Phillips 66 plans to spend $12 billion on growth in the next three years, 90 percent of which will be on its chemical and midstream businesses as the company sees North American natural gas prices remaining low.
Changes in the ability to export oil could increase domestic crude prices, reducing the advantage for U.S. refiners paying less for oil than the international benchmark. News in June that the U.S. Commerce Department had relaxed its stance on the export of lightly processed oil sparked a sell off in refiner stocks, with Phillips 66 falling 4.2 percent on June 25. The shares have yet to recover from the decline.
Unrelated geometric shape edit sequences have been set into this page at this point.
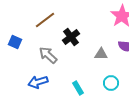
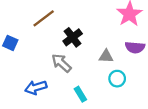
gray arrow: (48, 55) -> (61, 63), moved
cyan circle: (111, 83) -> (117, 79), moved

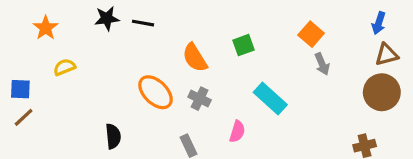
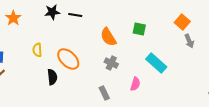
green square: (244, 45) -> (139, 29), turned 32
yellow semicircle: (64, 67) -> (37, 50), moved, turned -72
orange ellipse: (156, 92) -> (68, 59), moved
black semicircle: (113, 136) -> (52, 77), moved

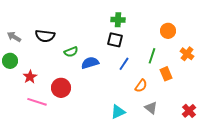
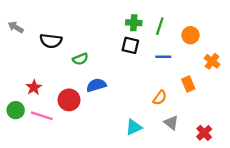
gray arrow: (14, 37) -> (16, 27), moved
green line: (152, 56) -> (160, 26), moved
green circle: (10, 61) -> (16, 110), moved
blue semicircle: (90, 63) -> (96, 85), moved
blue line: (124, 64) -> (163, 57), moved, turned 56
red cross: (189, 111) -> (204, 133), moved

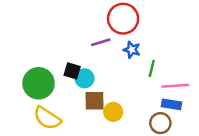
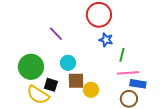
purple line: (101, 42) -> (56, 34), moved, turned 63
black square: (72, 71) -> (51, 85), moved
pink line: (175, 86) -> (128, 73), moved

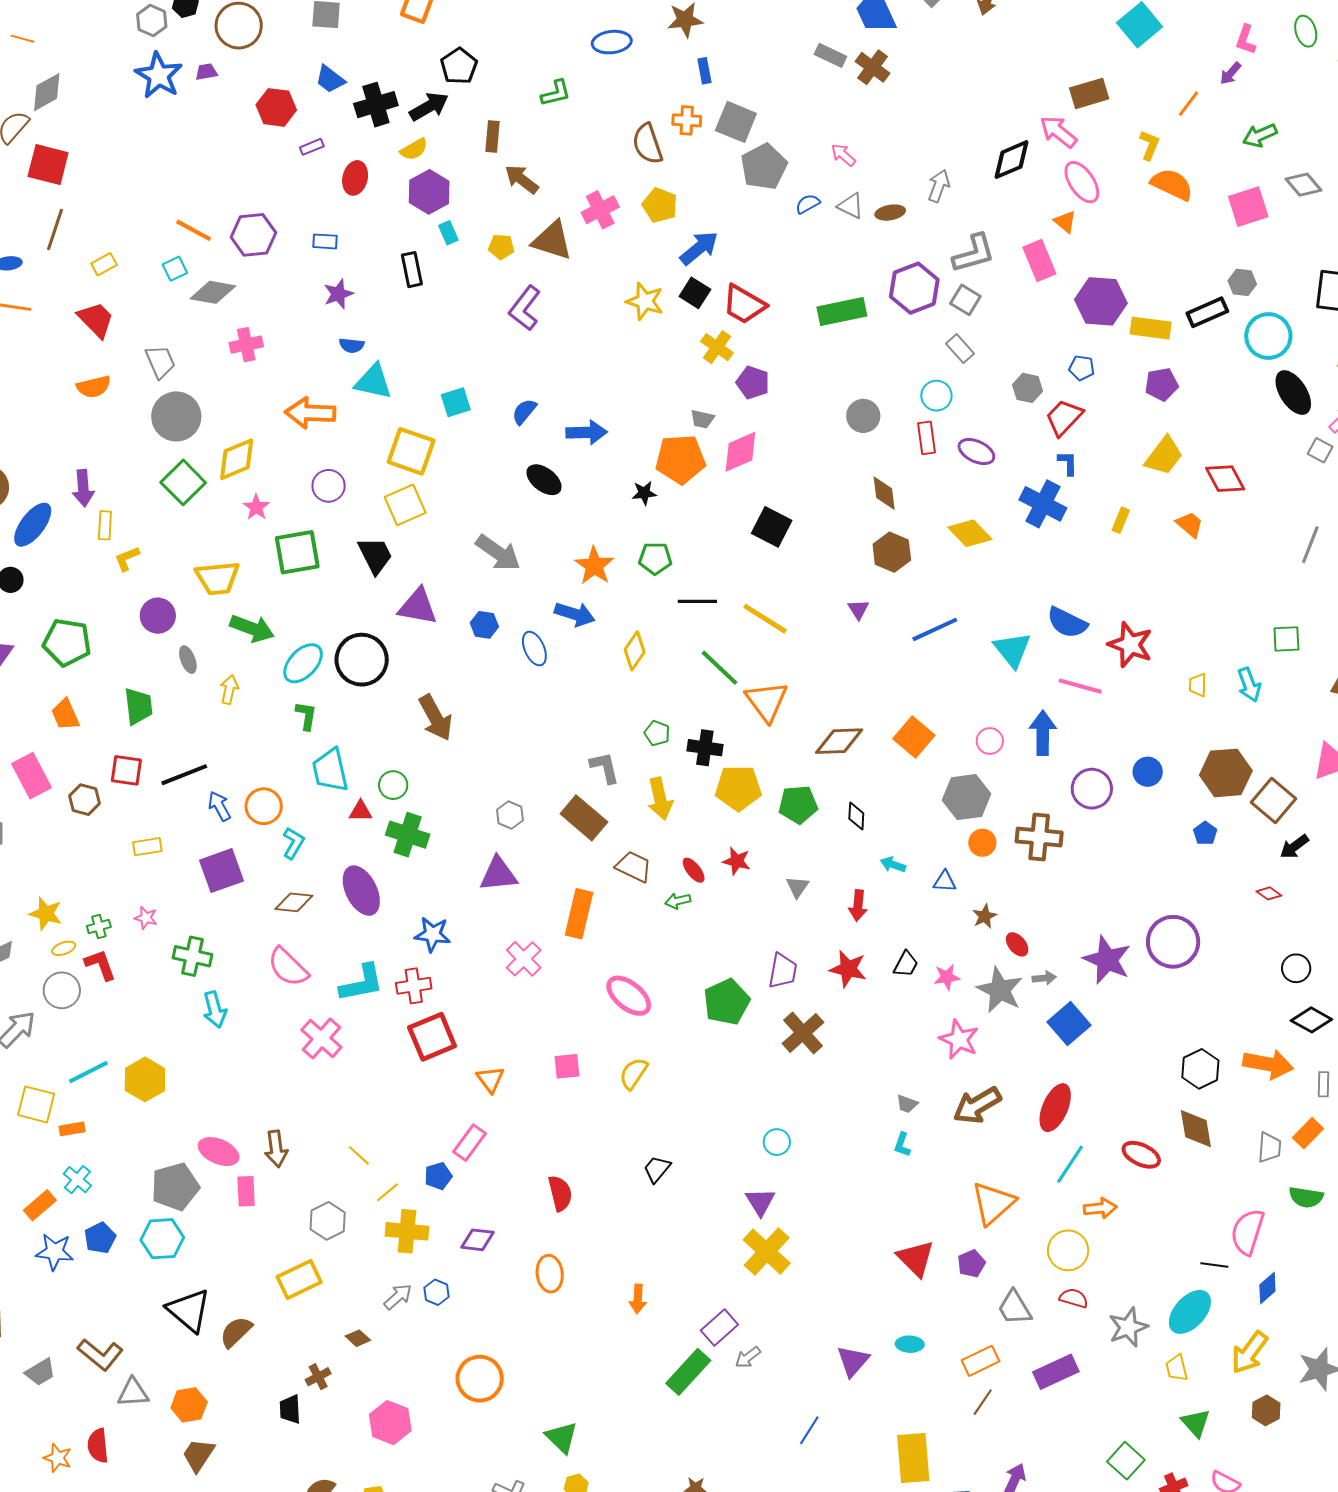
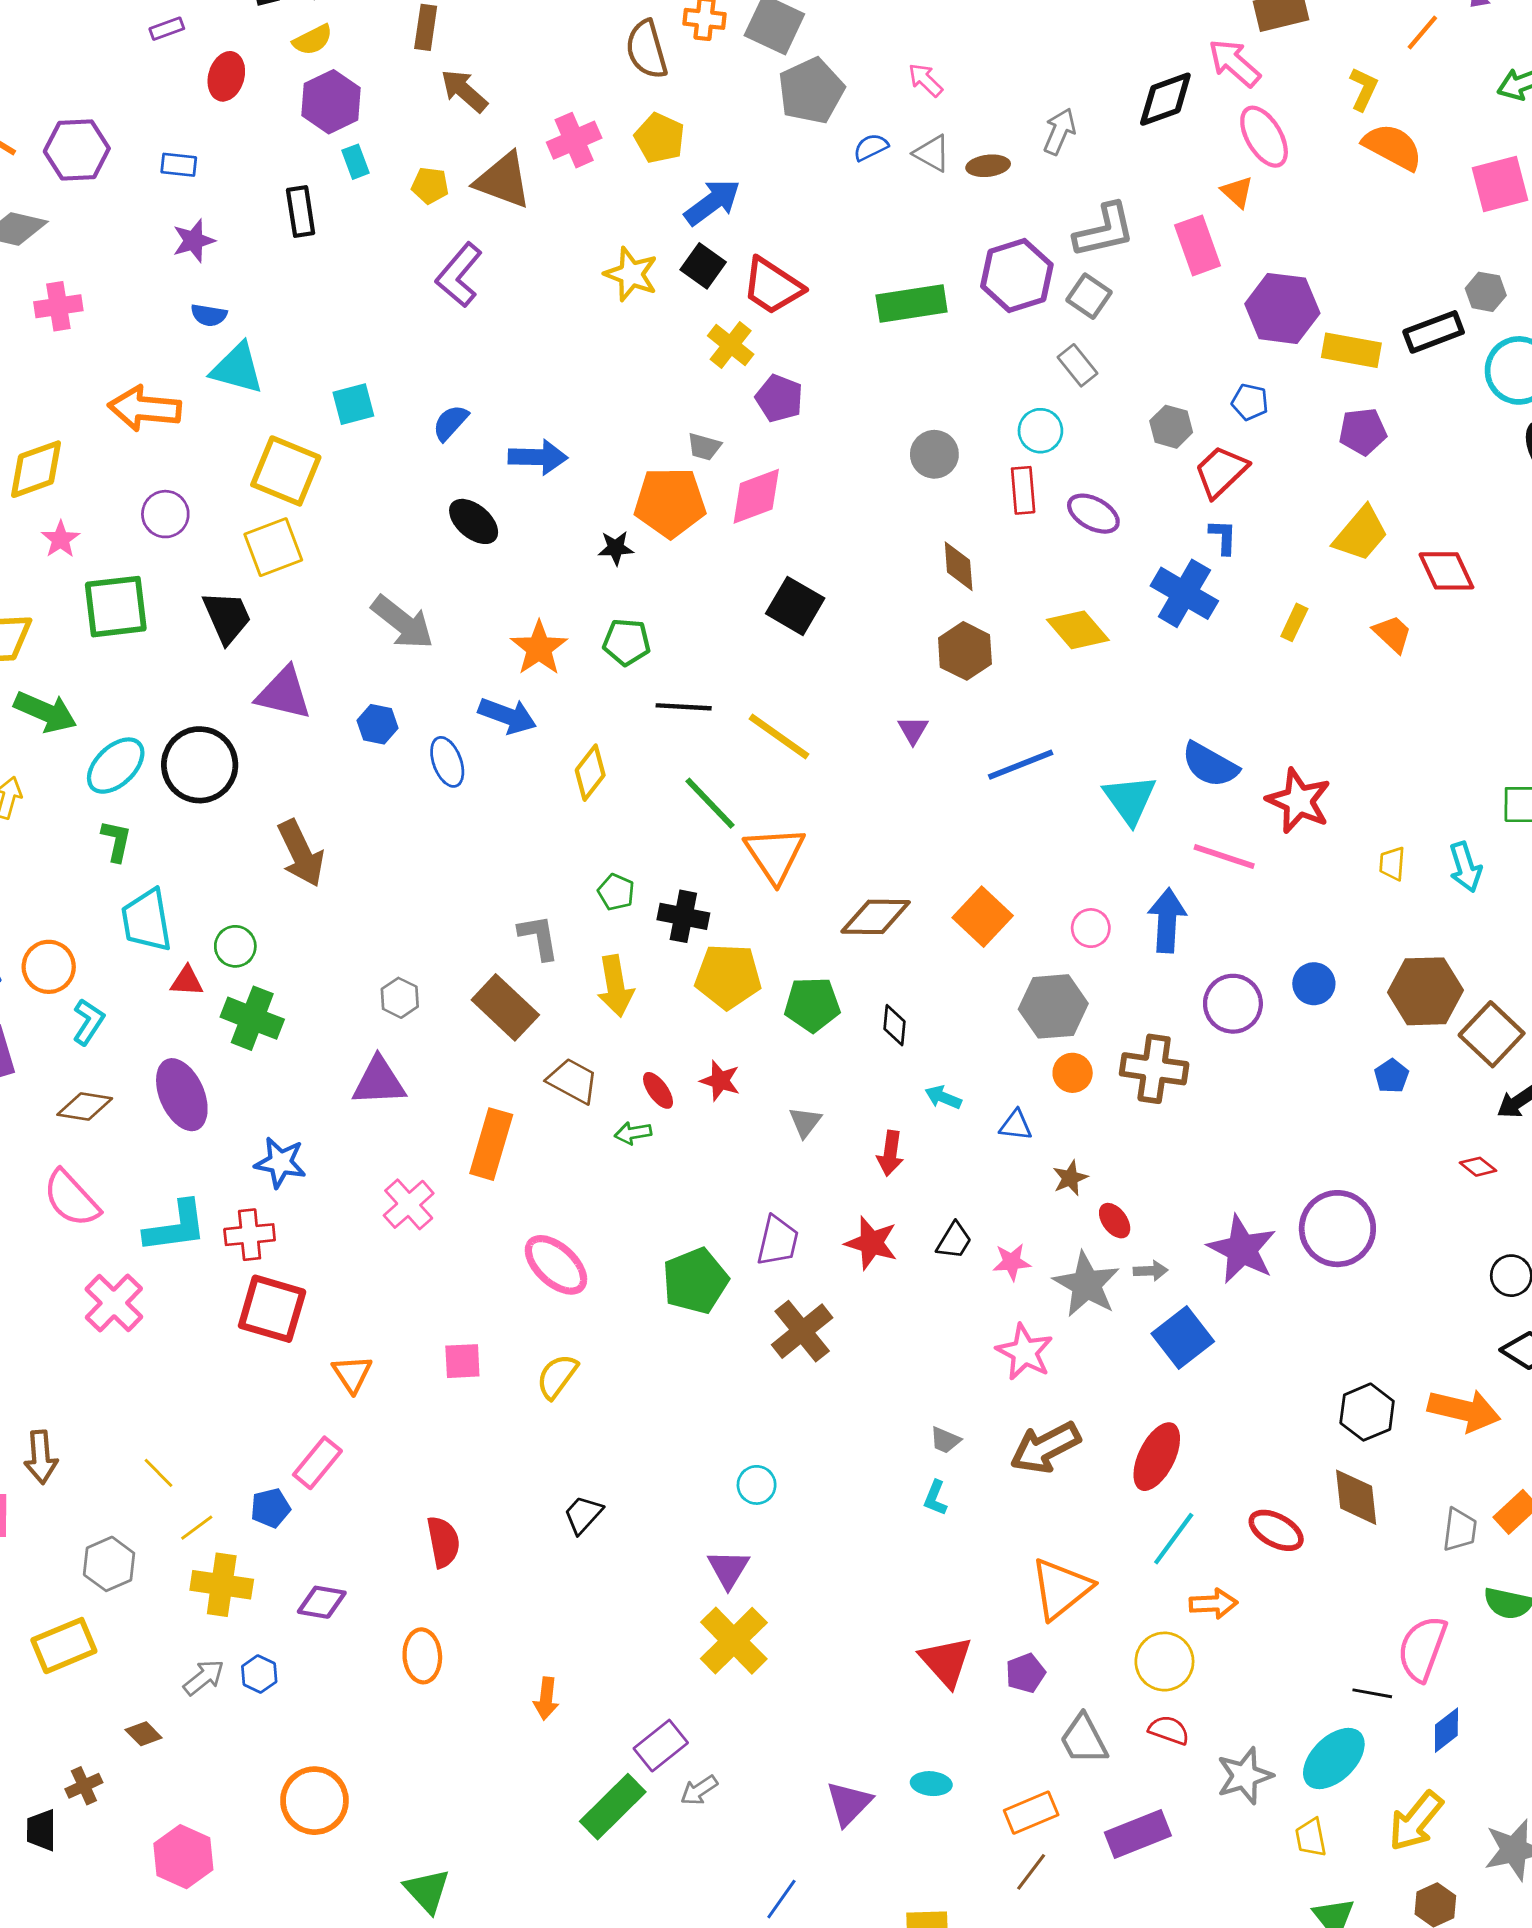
red square: (432, 1037) -> (272, 1309), turned 36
“We believe the uplift between domestic crude prices and global product prices will not be as durable or as long-lived as the uplift that exists between North America natural gas or natural gas liquids and global crude prices, which is what our midstream business or our chemicals business operate on,” Clayton Reasor, senior vice president of Phillips 66, said in a May 21 speech.
Phillips 66 was spun off from ConocoPhillips in 2012 and last year sold units in a pipeline partnership that now has a market value of $5 billion. The shares, which have 13 buy and seven hold recommendations from analysts, fell 0.9 percent to $81.72 at the close in New York.